Deus do Sol celta (o seu nome significa cintilante), aparece por vezes como filho de Belenos (Beli) e de Danu. No entanto, outra versão conta que ele é filho de Cian (pertencente aos Tuatha de Danaan) e de Ethlinn, filha de Balor (rei dos Fomorianos, rivais dos Tuatha de Danaan e deus do mundo subterrâneo). Este cruel deus tinha encarcerado a filha numa torre de cristal (chamada Tór Mor, na ilha Tory) para evitar que ela tivesse um filho, pois foi-lhe profetizado que seria morto pelo seu neto. Mas a druida Birog ajudou Cian (que se queria vingar de uma partida que Balor lhe pregara) a entrar na torre, nascendo por consequência o belo Lug. Este deus foi salvo das águas, para onde o avô o atirou à nascença, pela druida Birog, que o entregou aos cuidados de Manannan mac Lir. A ama que lhe foi dada chamava-se Tailtiu e foi adoptado como filho por Manannan.

Uma variante conta que Ethlinn deu à luz três filhos, tendo um conseguido escapar do lençol onde foram envoltos pelo encarregado por Balor de afogar os bebés. Lug foi então levado por Birog a seu pai, que o mandou para casa do seu irmão, que era ferreiro e lhe ensinou o ofício.
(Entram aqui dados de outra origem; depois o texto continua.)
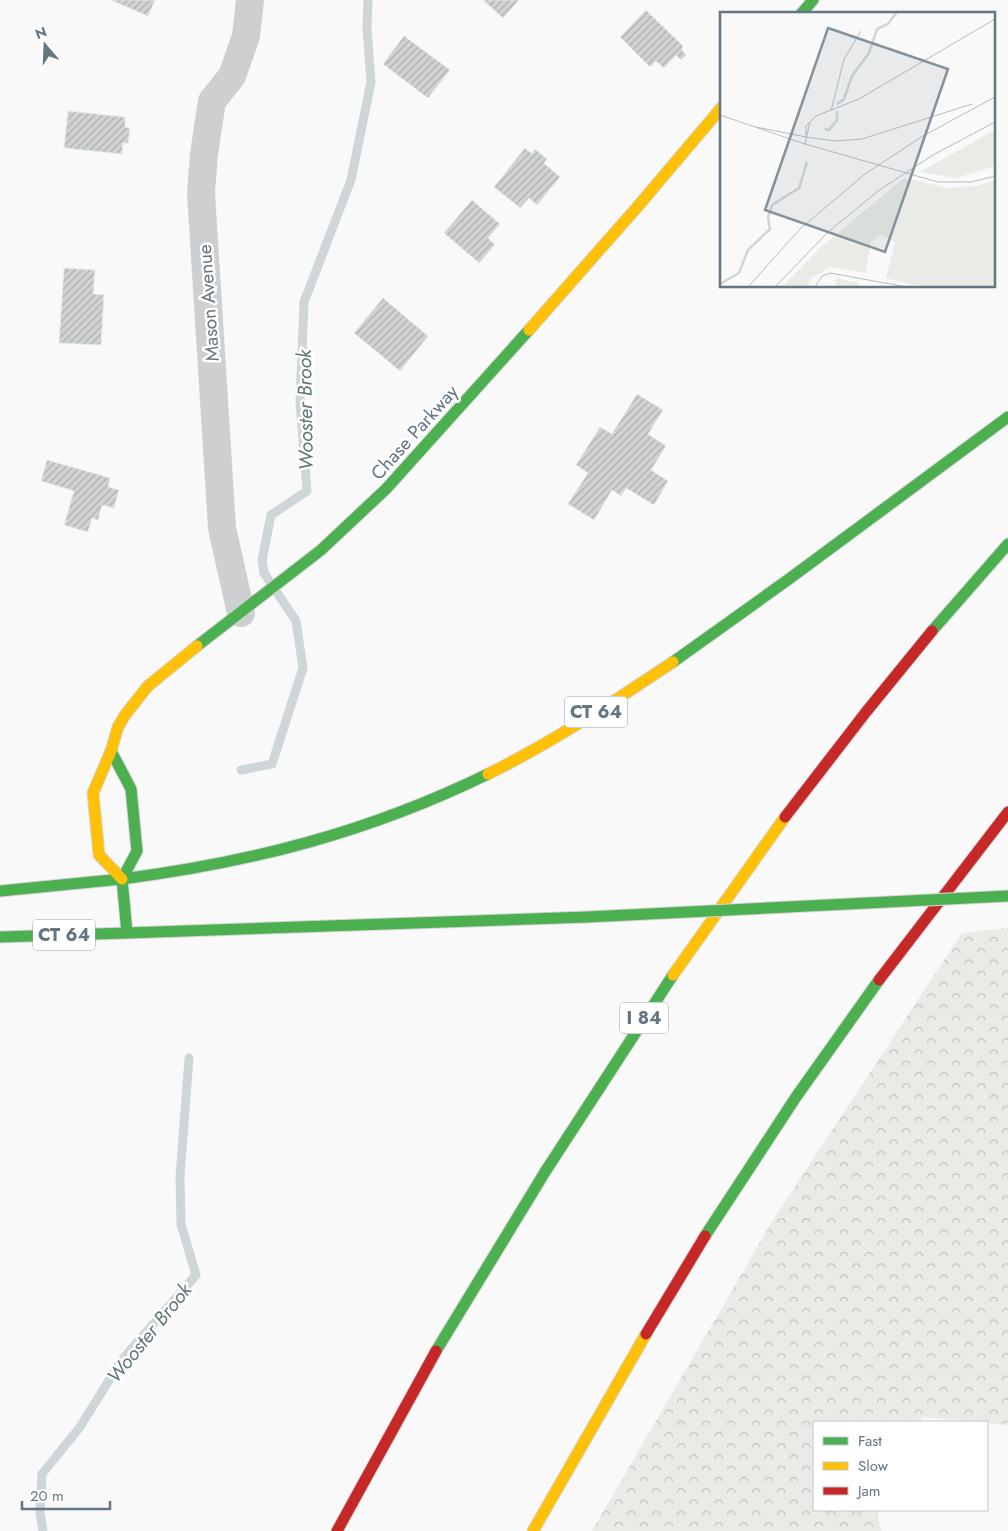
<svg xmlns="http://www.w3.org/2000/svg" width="1008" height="1531" font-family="Jost,sans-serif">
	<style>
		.forest { fill: url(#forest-crowns) }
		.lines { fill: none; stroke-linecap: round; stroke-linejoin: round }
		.stream { stroke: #ced6d9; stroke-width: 9 }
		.building { fill: url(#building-hatch); stroke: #e8e8e8 }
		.fast-casing { stroke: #d5d6d7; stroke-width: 13 }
		.slow-casing { stroke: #d5d6d7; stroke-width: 13 }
		.jam-casing { stroke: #d5d6d7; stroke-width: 13 }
		.street { stroke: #cecfd0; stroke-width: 28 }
		.fast { stroke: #4caf50; stroke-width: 11 }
		.slow { stroke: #ffc107; stroke-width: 11 }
		.jam { stroke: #c62828; stroke-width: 11 }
		.fast-bridge-casing { stroke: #d5d6d6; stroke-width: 13; stroke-linecap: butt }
		.fast-bridge { stroke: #4caf50; stroke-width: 11 }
		.labels { text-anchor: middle; stroke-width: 5; stroke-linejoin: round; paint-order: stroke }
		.shield { fill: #fff; stroke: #939fa8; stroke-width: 1 }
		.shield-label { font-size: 18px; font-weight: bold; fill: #657683 }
		.street-label { font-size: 19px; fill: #657683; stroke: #fff }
		.water-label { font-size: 20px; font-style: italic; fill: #60757c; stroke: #fff }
		.inset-river { fill: none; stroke: #ced6d9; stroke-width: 2.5 }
		.inset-road { fill: none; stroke: #b5bdc3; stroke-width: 1 }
		.view { fill: #84929c; fill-opacity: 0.15; stroke: #84929c; stroke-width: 2.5 }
		.inset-edge { fill: none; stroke: #657683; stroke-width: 2.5 }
	</style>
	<defs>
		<pattern id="forest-crowns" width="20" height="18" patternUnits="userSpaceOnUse" patternTransform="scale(1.25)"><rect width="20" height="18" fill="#e8ebe6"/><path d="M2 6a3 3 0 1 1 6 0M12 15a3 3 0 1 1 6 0" fill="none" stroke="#c0c3c0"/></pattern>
		<pattern id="building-hatch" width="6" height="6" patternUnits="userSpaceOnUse" patternTransform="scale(1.25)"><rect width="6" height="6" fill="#d0d2d3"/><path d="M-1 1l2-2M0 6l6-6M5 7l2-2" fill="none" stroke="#acafb1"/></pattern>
	</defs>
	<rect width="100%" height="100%" fill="#f9f9f9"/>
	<path class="forest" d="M1008 928V1425L923 1417 920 1422H814V1510H877L881 1531H592L773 1220 962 933Z"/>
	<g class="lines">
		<path class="stream" d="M241 770 272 764 303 668 296 621 264 573 262 560 271 515 307 491 300 402 304 302 351 180 371 82 367 28 368 0
			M43 1531 40 1513 42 1474 80 1427 121 1361 196 1275 181 1224 180 1176 189 1058"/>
	</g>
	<path class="building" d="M111 0H155L148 16Z
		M483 0H519L503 18Z
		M646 10 683 46 682 50 686 55 681 60 676 55 664 68 656 61 650 67 620 37Z
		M404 36 450 70 428 98 383 64Z
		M68 111 125 117V127L130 128 128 143H123L122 154 64 148Z
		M525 148 532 154 535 149 547 159 544 163 560 177 537 205 529 198 520 208 494 187Z
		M472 200 500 224 488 238 495 245 479 263 444 233Z
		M64 268 95 270 93 294 104 295 101 345 59 343Z
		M383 298 428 336 400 371 354 333Z
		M637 394 663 410 648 434 666 446 651 470 668 481 654 505 626 488 621 496 612 490 594 520 568 504 588 473 576 465 600 427 612 434Z
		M47 460 110 478 108 487 119 490 114 508 102 505 98 520 92 518 88 532 64 525 74 491 41 481Z"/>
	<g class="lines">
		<defs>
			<path id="fast" d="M801 14 813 0
				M932 631 1008 544
				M197 646 321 550 386 489 529 330
				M673 662 789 579 1008 417
				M111 751 131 789 137 851 122 879 127 933
				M122 879C253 862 369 832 488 774
				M0 891 122 879
				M127 933 587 917
				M0 937 127 933
				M705 1236 796 1097 879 980
				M436 1351 545 1172 673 975"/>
			<path id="slow" d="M529 330 639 205 722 107
				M488 774C553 742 613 702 673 662
				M122 879 99 855 93 793 111 751 118 727 125 715 148 686 197 646
				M673 975 785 817
				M533 1531 646 1334"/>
			<path id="jam" d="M785 817 866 712 932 631
				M879 980 1008 812
				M646 1334 705 1236
				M337 1531 436 1351"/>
		</defs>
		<use href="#fast" class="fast-casing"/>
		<use href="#slow" class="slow-casing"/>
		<use href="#jam" class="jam-casing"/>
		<path class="street" d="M241 613 222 528 201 193 204 154 212 101 232 76 246 36 250 0"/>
		<use href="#fast" class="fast"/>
		<use href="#slow" class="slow"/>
		<use href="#jam" class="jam"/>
		<defs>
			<path id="fast-bridge" d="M587 917 1008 896"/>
		</defs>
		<use href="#fast-bridge" class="fast-bridge-casing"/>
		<use href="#fast-bridge" class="fast-bridge"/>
	</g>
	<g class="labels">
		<g class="shield">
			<rect x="565" y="696.5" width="62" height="31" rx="4"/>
			<rect x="33" y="919.5" width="62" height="31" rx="4"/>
			<rect x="620" y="1002.5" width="48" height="31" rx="4"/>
		</g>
		<g class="shield-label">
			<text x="596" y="718">CT 64</text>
			<text x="64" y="941">CT 64</text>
			<text x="644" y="1024">I 84</text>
		</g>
		<g class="street-label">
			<text transform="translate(208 303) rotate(-94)" y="7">Mason Avenue</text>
			<text transform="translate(414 432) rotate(-48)" y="7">Chase Parkway</text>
		</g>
		<g class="water-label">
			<text transform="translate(305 410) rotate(-91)" y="7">Wooster Brook</text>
			<text transform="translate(149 1333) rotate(-51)" y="7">Wooster Brook</text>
		</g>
	</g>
	<g transform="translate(720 12)">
		<rect width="275" height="275" fill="#f9f9f9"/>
		<path d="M275 118V153L269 156 236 166 200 160ZM184 166 228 176 257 174 275 168V275H202L166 266 175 230 160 223 151 230 145 261 110 255 91 266 87 275H62L99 237ZM115 266 139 271 138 275H116Z" fill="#e8ebe6"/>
		<path class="inset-river" d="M117 92 124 87 132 64 149 41 157 17 168 12 177 0M105 117 109 118 117 108V99M0 272 19 261 28 238 50 217 48 205 52 193 79 176 87 150"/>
		<path class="inset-road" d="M111 99 124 47 141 19M0 103 85 132 90 110M36 115 86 125M86 125V114L96 104 139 87 275 7M86 125 115 129 142 127 252 92M85 132 218 170H251L275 164M28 275 80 217 145 162 203 124 275 85M55 275 107 221 158 179 213 143 275 110M95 275 102 264 110 261 187 275"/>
		<path class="view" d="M108 16 228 57 165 240 45 198Z"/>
		<rect width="275" height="275" class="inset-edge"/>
	</g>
	<rect x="813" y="1421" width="175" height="90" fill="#ffffff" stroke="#c1c8cd"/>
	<rect x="823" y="1437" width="25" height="8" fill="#4caf50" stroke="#c1c8cd"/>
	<text x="858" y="1446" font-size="15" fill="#657683">Fast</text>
	<rect x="823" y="1462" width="25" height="8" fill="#ffc107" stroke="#c1c8cd"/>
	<text x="858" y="1471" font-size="15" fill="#657683">Slow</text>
	<rect x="823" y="1487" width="25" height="8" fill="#c62828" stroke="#c1c8cd"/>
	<text x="858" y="1496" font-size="15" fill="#657683">Jam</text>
	<g transform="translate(45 45) rotate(341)" stroke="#ffffff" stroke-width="4" paint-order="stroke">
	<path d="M0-4L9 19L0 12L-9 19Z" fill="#657683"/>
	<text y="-8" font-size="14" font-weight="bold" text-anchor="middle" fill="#657683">N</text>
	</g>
	<path d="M22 1501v8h88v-8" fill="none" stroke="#657683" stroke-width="2.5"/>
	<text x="30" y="1501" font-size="15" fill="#657683" stroke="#ffffff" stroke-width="4" paint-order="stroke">20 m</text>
</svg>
Posteriormente passou a estar sob a tutela de Duach (deus do sítio para onde iam os mortos), a quem o entregaram os Tuatha de Danaan.
A profecia cumpriu-se quando, na segunda batalha de Mag Tuireadh contra os Fomorianos, Lug esteve à frente das tropas dos Tuatha de Danaan. Balor matou o rei Nuada com o olhar mortífero que possuía, que foi imediatamente arremessado de volta por Lug ao avô, matando-o.
Podia também ser chamado de Lugos (sendo protector na Gália da cidade de Lugodunum, hoje denominada Lyon) e Lamfahda (braço comprido, devido à sua habilidade em atirar a lança a longa distância), e era casado com Rosmerta. No entanto teve um filho com Dechtine, chamado Cu Chulainn.
As festas propiciatórias de Lughnasa (nome que em gaélico significa Agosto), foram inspiradas por este deus, como se pode verificar pelo nome.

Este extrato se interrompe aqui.